At the beginning of your upkeep, sacrifice a creature. If you can't, planeswalk.
Whenever you roll [chaos], HOLE.

Those are words we've never written on a card before. I realized there's no reason planeswalking has to be limited to just the planar die! A resolving ability can have you planeswalk just as well. Now, if you can't appease the hungry pit dwellers, they boot you off their plane and force the game to move forward.

We still needed a new chaos ability. The old chaos ability gave you a creature to balance out the first ability killing a creature. We liked that death/rebirth dichotomy within the card, just not the execution of it. We started toying with Zombie tokens, which felt very appropriate for this Plane of Death. Oddly, we wound up in a place very similar to a 2009 plane: The Fourth Sphere.

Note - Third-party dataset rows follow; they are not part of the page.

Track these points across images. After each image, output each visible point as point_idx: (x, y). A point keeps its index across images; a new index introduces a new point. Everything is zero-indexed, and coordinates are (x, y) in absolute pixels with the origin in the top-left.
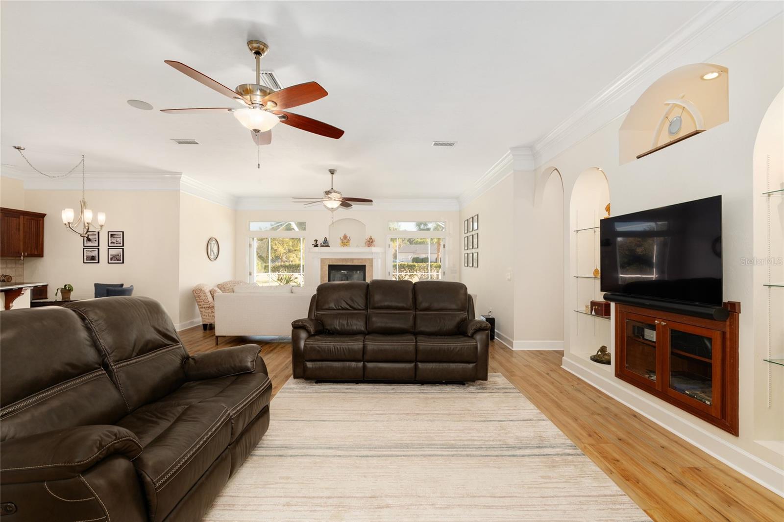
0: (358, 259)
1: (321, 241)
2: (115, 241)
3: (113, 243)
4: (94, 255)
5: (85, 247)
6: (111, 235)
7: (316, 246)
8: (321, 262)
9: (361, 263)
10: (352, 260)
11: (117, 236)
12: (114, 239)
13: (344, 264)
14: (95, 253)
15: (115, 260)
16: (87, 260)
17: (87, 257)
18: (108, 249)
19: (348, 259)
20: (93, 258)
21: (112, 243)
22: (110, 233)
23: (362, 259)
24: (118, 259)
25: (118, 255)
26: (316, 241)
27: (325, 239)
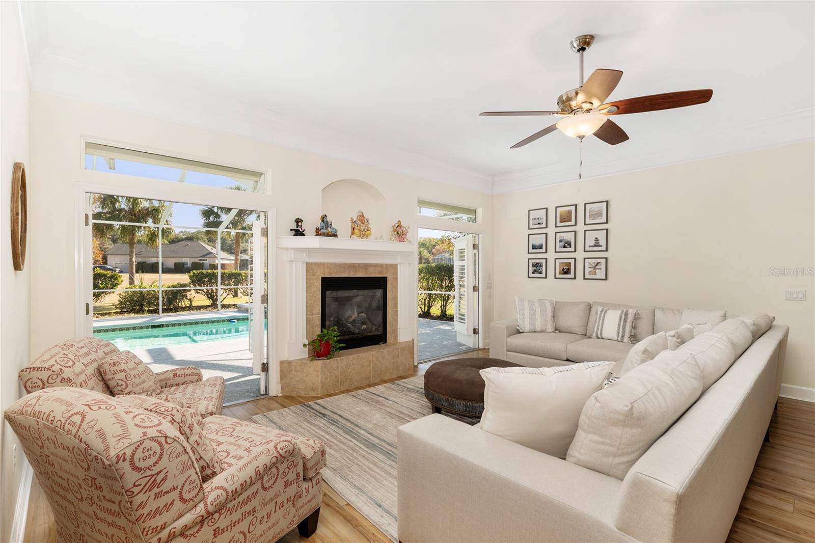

Despite the overt similarities, the subtle differences make a world of difference. For one thing, the word "nonblack" is huge here. The Fourth Sphere appeared in the same box as the mono-black Zombie Empire deck. So what the first ability really said was that each of your opponents sacrifices a creature during each of their upkeeps, but you're immune. That meant you never wanted to roll, but your opponents always wanted to roll. That pattern holds true for any deck with black creatures in it. Nightgrasp gave you no such outs; it was fair, and thus less intriguing in its play patterns.

Unless... unless we made it more intriguing in its play patterns. The Fourth Sphere's chaos ability gave you a Zombie token. Maybe that meant we should avoid tokens on the new plane, or avoid Zombies. But creating Zombies felt so, so, so right. Was there a way to make this a more political multiplayer card? Was there a way to wrest more control over the mandatory planeswalk we had added to the first ability? Was there a way to separate it even further from The Fourth Sphere into its own unique niche, thus justifying the existence of both cards side-by-side?

Yes. Yes there was.

At the beginning of your upkeep, sacrifice a creature. If you can't, planeswalk.
Whenever you roll [chaos], any number of target players each put a 2/2 black Zombie creature token onto the battlefield under his or her control.

This played beautifully. Its name ultimately became the mysterious and enticing Lair of the Ashen Idol. Here's the final card.


How this card compares with The Fourth Sphere is a fitting metaphor for how the 2012 edition of Planechase compares to the 2009 edition: Similar... but heightened. The kinds of innovations we implemented on this card were tremendously fun and satisfying to come up with, and you'll see them on multiple different planes. I suppose you could say that the whole experience of creating a new Planechase experience was... wait for it... phenomenal!

But I wouldn't say that. That's too cheesy even for me.

I can't wait to play some Planechase games with the real oversized cards and the real awesome art (rather than with playtest stickers) once it's released into the world. I hope you do too!